__Task inputs__

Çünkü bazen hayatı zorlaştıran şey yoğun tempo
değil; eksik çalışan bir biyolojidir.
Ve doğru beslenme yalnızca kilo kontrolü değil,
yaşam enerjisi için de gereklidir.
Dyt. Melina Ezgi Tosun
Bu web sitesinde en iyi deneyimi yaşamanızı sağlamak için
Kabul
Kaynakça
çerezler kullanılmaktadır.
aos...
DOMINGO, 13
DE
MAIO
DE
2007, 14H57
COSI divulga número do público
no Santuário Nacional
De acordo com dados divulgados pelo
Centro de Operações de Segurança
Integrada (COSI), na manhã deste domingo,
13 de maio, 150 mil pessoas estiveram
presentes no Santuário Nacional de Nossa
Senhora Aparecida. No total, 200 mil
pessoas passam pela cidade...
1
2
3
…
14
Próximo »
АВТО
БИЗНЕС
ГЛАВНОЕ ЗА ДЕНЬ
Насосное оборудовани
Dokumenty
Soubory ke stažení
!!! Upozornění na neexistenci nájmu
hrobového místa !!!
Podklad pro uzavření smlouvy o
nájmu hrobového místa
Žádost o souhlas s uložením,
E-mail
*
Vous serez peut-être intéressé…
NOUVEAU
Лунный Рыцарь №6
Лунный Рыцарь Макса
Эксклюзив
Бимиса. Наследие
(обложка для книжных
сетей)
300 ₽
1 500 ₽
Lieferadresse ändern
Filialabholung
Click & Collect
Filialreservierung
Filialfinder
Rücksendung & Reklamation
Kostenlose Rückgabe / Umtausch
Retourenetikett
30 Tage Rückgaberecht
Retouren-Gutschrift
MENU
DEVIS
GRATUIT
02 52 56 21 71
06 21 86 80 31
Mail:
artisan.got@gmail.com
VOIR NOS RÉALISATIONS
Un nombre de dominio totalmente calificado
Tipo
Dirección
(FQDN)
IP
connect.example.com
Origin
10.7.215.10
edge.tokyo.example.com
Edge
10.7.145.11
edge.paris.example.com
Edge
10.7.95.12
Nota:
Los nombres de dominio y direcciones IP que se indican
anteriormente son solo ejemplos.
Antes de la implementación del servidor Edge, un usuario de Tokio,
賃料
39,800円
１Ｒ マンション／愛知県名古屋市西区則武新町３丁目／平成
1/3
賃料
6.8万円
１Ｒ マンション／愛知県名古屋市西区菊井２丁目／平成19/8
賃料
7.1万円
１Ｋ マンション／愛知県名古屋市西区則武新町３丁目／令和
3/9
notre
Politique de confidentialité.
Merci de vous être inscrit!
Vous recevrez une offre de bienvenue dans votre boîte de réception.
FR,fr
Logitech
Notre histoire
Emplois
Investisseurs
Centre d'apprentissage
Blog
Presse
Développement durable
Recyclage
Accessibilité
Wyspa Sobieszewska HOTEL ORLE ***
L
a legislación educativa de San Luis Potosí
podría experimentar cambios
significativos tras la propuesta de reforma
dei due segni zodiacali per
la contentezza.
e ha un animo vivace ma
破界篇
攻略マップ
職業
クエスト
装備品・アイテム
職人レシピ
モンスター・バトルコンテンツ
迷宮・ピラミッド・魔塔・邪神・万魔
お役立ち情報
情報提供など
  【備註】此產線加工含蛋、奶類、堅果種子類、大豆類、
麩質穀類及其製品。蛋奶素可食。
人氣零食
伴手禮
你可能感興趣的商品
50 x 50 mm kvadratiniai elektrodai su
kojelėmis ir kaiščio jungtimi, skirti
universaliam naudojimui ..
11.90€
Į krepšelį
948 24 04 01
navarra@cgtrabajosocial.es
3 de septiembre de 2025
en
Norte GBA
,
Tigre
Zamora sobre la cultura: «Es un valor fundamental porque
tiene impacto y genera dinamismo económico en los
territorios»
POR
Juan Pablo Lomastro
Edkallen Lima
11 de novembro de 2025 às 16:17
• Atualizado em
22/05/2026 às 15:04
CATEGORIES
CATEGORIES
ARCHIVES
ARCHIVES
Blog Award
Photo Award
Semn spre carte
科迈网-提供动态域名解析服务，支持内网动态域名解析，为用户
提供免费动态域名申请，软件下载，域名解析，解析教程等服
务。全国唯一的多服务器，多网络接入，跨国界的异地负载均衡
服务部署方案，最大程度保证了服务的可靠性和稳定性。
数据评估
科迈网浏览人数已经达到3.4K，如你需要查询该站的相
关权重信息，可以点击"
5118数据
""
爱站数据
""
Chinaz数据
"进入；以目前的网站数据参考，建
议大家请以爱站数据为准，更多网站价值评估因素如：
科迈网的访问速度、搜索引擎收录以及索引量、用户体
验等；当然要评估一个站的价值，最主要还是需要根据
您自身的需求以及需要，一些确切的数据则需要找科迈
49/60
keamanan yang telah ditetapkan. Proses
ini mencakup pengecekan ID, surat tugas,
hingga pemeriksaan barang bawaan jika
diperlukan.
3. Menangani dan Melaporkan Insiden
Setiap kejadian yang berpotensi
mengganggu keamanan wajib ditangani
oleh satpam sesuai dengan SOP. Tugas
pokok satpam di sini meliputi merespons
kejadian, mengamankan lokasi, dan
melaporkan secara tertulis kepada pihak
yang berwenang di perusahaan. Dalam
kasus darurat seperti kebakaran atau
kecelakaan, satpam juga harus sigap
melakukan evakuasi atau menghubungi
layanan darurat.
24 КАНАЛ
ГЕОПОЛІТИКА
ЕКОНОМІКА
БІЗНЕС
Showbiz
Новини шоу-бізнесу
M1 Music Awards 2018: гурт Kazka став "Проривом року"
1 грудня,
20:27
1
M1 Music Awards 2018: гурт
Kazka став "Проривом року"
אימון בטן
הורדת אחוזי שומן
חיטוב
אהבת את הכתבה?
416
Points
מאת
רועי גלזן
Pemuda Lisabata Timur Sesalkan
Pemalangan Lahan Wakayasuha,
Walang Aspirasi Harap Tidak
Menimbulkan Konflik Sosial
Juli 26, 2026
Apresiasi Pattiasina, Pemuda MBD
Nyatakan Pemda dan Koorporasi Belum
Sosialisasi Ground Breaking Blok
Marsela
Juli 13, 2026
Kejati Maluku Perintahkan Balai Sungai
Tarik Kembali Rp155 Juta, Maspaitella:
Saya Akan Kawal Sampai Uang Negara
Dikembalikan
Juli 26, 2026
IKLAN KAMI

__Instructions to follow__
Reproduce every line of the data above word for word, in the same order.

__Completed exercise__
Çünkü bazen hayatı zorlaştıran şey yoğun tempo
değil; eksik çalışan bir biyolojidir.
Ve doğru beslenme yalnızca kilo kontrolü değil,
yaşam enerjisi için de gereklidir.
Dyt. Melina Ezgi Tosun
Bu web sitesinde en iyi deneyimi yaşamanızı sağlamak için
Kabul
Kaynakça
çerezler kullanılmaktadır.
aos...
DOMINGO, 13
DE
MAIO
DE
2007, 14H57
COSI divulga número do público
no Santuário Nacional
De acordo com dados divulgados pelo
Centro de Operações de Segurança
Integrada (COSI), na manhã deste domingo,
13 de maio, 150 mil pessoas estiveram
presentes no Santuário Nacional de Nossa
Senhora Aparecida. No total, 200 mil
pessoas passam pela cidade...
1
2
3
…
14
Próximo »
АВТО
БИЗНЕС
ГЛАВНОЕ ЗА ДЕНЬ
Насосное оборудовани
Dokumenty
Soubory ke stažení
!!! Upozornění na neexistenci nájmu
hrobového místa !!!
Podklad pro uzavření smlouvy o
nájmu hrobového místa
Žádost o souhlas s uložením,
E-mail
*
Vous serez peut-être intéressé…
NOUVEAU
Лунный Рыцарь №6
Лунный Рыцарь Макса
Эксклюзив
Бимиса. Наследие
(обложка для книжных
сетей)
300 ₽
1 500 ₽
Lieferadresse ändern
Filialabholung
Click & Collect
Filialreservierung
Filialfinder
Rücksendung & Reklamation
Kostenlose Rückgabe / Umtausch
Retourenetikett
30 Tage Rückgaberecht
Retouren-Gutschrift
MENU
DEVIS
GRATUIT
02 52 56 21 71
06 21 86 80 31
Mail:
artisan.got@gmail.com
VOIR NOS RÉALISATIONS
Un nombre de dominio totalmente calificado
Tipo
Dirección
(FQDN)
IP
connect.example.com
Origin
10.7.215.10
edge.tokyo.example.com
Edge
10.7.145.11
edge.paris.example.com
Edge
10.7.95.12
Nota:
Los nombres de dominio y direcciones IP que se indican
anteriormente son solo ejemplos.
Antes de la implementación del servidor Edge, un usuario de Tokio,
賃料
39,800円
１Ｒ マンション／愛知県名古屋市西区則武新町３丁目／平成
1/3
賃料
6.8万円
１Ｒ マンション／愛知県名古屋市西区菊井２丁目／平成19/8
賃料
7.1万円
１Ｋ マンション／愛知県名古屋市西区則武新町３丁目／令和
3/9
notre
Politique de confidentialité.
Merci de vous être inscrit!
Vous recevrez une offre de bienvenue dans votre boîte de réception.
FR,fr
Logitech
Notre histoire
Emplois
Investisseurs
Centre d'apprentissage
Blog
Presse
Développement durable
Recyclage
Accessibilité
Wyspa Sobieszewska HOTEL ORLE ***
L
a legislación educativa de San Luis Potosí
podría experimentar cambios
significativos tras la propuesta de reforma
dei due segni zodiacali per
la contentezza.
e ha un animo vivace ma
破界篇
攻略マップ
職業
クエスト
装備品・アイテム
職人レシピ
モンスター・バトルコンテンツ
迷宮・ピラミッド・魔塔・邪神・万魔
お役立ち情報
情報提供など
  【備註】此產線加工含蛋、奶類、堅果種子類、大豆類、
麩質穀類及其製品。蛋奶素可食。
人氣零食
伴手禮
你可能感興趣的商品
50 x 50 mm kvadratiniai elektrodai su
kojelėmis ir kaiščio jungtimi, skirti
universaliam naudojimui ..
11.90€
Į krepšelį
948 24 04 01
navarra@cgtrabajosocial.es
3 de septiembre de 2025
en
Norte GBA
,
Tigre
Zamora sobre la cultura: «Es un valor fundamental porque
tiene impacto y genera dinamismo económico en los
territorios»
POR
Juan Pablo Lomastro
Edkallen Lima
11 de novembro de 2025 às 16:17
• Atualizado em
22/05/2026 às 15:04
CATEGORIES
CATEGORIES
ARCHIVES
ARCHIVES
Blog Award
Photo Award
Semn spre carte
科迈网-提供动态域名解析服务，支持内网动态域名解析，为用户
提供免费动态域名申请，软件下载，域名解析，解析教程等服
务。全国唯一的多服务器，多网络接入，跨国界的异地负载均衡
服务部署方案，最大程度保证了服务的可靠性和稳定性。
数据评估
科迈网浏览人数已经达到3.4K，如你需要查询该站的相
关权重信息，可以点击"
5118数据
""
爱站数据
""
Chinaz数据
"进入；以目前的网站数据参考，建
议大家请以爱站数据为准，更多网站价值评估因素如：
科迈网的访问速度、搜索引擎收录以及索引量、用户体
验等；当然要评估一个站的价值，最主要还是需要根据
您自身的需求以及需要，一些确切的数据则需要找科迈
49/60
keamanan yang telah ditetapkan. Proses
ini mencakup pengecekan ID, surat tugas,
hingga pemeriksaan barang bawaan jika
diperlukan.
3. Menangani dan Melaporkan Insiden
Setiap kejadian yang berpotensi
mengganggu keamanan wajib ditangani
oleh satpam sesuai dengan SOP. Tugas
pokok satpam di sini meliputi merespons
kejadian, mengamankan lokasi, dan
melaporkan secara tertulis kepada pihak
yang berwenang di perusahaan. Dalam
kasus darurat seperti kebakaran atau
kecelakaan, satpam juga harus sigap
melakukan evakuasi atau menghubungi
layanan darurat.
24 КАНАЛ
ГЕОПОЛІТИКА
ЕКОНОМІКА
БІЗНЕС
Showbiz
Новини шоу-бізнесу
M1 Music Awards 2018: гурт Kazka став "Проривом року"
1 грудня,
20:27
1
M1 Music Awards 2018: гурт
Kazka став "Проривом року"
אימון בטן
הורדת אחוזי שומן
חיטוב
אהבת את הכתבה?
416
Points
מאת
רועי גלזן
Pemuda Lisabata Timur Sesalkan
Pemalangan Lahan Wakayasuha,
Walang Aspirasi Harap Tidak
Menimbulkan Konflik Sosial
Juli 26, 2026
Apresiasi Pattiasina, Pemuda MBD
Nyatakan Pemda dan Koorporasi Belum
Sosialisasi Ground Breaking Blok
Marsela
Juli 13, 2026
Kejati Maluku Perintahkan Balai Sungai
Tarik Kembali Rp155 Juta, Maspaitella:
Saya Akan Kawal Sampai Uang Negara
Dikembalikan
Juli 26, 2026
IKLAN KAMI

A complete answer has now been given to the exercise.